'''

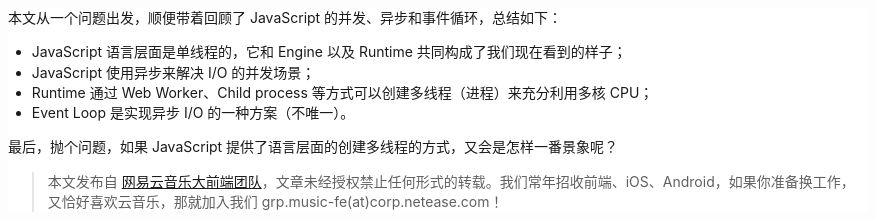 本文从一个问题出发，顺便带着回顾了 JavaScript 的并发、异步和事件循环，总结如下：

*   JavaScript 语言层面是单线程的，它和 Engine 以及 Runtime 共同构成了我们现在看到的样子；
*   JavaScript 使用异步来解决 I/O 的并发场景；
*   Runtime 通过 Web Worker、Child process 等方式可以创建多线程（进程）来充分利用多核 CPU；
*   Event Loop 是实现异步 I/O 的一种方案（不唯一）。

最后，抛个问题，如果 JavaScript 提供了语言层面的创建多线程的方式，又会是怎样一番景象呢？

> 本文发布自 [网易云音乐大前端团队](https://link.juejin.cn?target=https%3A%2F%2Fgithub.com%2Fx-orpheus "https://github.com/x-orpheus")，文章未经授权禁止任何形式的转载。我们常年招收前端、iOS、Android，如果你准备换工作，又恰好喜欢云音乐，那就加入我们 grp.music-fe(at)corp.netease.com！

'''

- Work task
The entries are to be written out again exactly, without their pictures.

- Task output
 本文从一个问题出发，顺便带着回顾了 JavaScript 的并发、异步和事件循环，总结如下：

*   JavaScript 语言层面是单线程的，它和 Engine 以及 Runtime 共同构成了我们现在看到的样子；
*   JavaScript 使用异步来解决 I/O 的并发场景；
*   Runtime 通过 Web Worker、Child process 等方式可以创建多线程（进程）来充分利用多核 CPU；
*   Event Loop 是实现异步 I/O 的一种方案（不唯一）。

最后，抛个问题，如果 JavaScript 提供了语言层面的创建多线程的方式，又会是怎样一番景象呢？

> 本文发布自 [网易云音乐大前端团队](https://link.juejin.cn?target=https%3A%2F%2Fgithub.com%2Fx-orpheus "https://github.com/x-orpheus")，文章未经授权禁止任何形式的转载。我们常年招收前端、iOS、Android，如果你准备换工作，又恰好喜欢云音乐，那就加入我们 grp.music-fe(at)corp.netease.com！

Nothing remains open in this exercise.